Thu, 18 Dec 2008

My Diploma Thesis: Spin Transport in Mesoscopic Systems


Permanent link

Sometimes people ask me what I'm doing right now, and I tell them "I'm writing my diploma thesis on mesoscopic spin transport", and they know just as much as before. So here I want to explain what that means.

Mesoscopic systems

A mesoscopic system is one that is larger than a few nanometers, but still small enough that you have to care about quantum effects.

That's not a very precise definition, so I'll try again: Consider a metallic wire. For macroscopic systems (ie the ones that we are used to in day-to-day live) you might know that the electrical resistance of such a wire increases linearly as you increase its length, and decreases linearly if you increase its cross section.

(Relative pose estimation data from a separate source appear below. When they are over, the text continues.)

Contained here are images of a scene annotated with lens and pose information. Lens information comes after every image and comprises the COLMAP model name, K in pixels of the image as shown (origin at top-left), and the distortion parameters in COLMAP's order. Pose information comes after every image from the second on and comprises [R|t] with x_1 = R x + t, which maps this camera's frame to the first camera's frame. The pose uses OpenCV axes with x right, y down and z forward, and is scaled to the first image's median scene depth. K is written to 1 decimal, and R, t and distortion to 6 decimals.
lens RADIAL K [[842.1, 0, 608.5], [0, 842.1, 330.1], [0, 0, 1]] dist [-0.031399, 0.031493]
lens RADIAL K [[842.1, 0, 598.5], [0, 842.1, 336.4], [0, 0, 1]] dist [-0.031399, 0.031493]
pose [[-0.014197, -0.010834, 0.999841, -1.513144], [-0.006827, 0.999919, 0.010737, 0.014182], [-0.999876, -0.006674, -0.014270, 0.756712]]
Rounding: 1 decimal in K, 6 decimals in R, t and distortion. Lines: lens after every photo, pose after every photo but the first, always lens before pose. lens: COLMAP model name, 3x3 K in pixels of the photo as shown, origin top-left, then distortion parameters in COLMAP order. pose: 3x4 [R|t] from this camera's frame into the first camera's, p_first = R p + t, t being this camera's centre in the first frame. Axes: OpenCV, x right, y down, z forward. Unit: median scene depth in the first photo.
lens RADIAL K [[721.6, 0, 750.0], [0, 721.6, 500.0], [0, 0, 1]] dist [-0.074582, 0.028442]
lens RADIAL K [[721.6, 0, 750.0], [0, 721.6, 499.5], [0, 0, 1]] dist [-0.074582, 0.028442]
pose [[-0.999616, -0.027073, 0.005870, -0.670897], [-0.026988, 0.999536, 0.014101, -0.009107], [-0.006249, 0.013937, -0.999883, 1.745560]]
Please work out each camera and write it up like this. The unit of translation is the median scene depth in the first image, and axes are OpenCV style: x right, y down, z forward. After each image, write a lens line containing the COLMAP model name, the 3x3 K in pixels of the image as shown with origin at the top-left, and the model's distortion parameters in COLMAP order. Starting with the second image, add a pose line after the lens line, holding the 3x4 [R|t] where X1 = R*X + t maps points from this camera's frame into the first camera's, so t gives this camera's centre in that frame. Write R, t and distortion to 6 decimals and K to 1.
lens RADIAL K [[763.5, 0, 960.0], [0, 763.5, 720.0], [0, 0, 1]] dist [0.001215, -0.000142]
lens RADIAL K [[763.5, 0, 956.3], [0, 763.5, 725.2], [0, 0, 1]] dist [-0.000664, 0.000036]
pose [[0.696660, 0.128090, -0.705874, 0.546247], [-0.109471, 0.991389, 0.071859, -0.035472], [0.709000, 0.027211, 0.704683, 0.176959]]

This is very intuitive, because electrical resistance describes how hard it is for an electron to travel through our wire. If the wire is longer, it sees more obstacles, so the resistance is higher. If the wire has a larger cross section, it's easier for the electron to find a way that's not blocked, so the resistance is smaller. That's called Ohm's law.

These relations aren't true anymore for rather small systems. If you have a very thin wire, say 20 nanometers, and increase its diameter by another nanometer, the resistance might not change at all. Then you increase its diameter by another nanometer, the resistance suddenly jumps down by a few percent.

All these systems that are too small for Ohm's law to apply are called mesoscopic. All mesoscopic effects have to be explained with quantum physics, at least at some point.

Electron Spin

Electrons have something called Spin. Everybody knows that it has a charge, and it acts as if it rotated around its own axis very fast. So it looks like a current which runs in a circle, and that creates a small magnetic field.

If you try to measure the magnetic field of one electron, you will only ever get two possible values, which we call spin up and spin down.

Spin Optics

In a semiconductor, one can split up a beam of electrons into two beams of spin-up and spin-down electrons, just like in optics with polarized light. That splitting can be influenced by an external voltage, like a classical transistor.

The topic of my diploma thesis is to figure out how such spin polarized electron beams behave in certain semiconductor systems.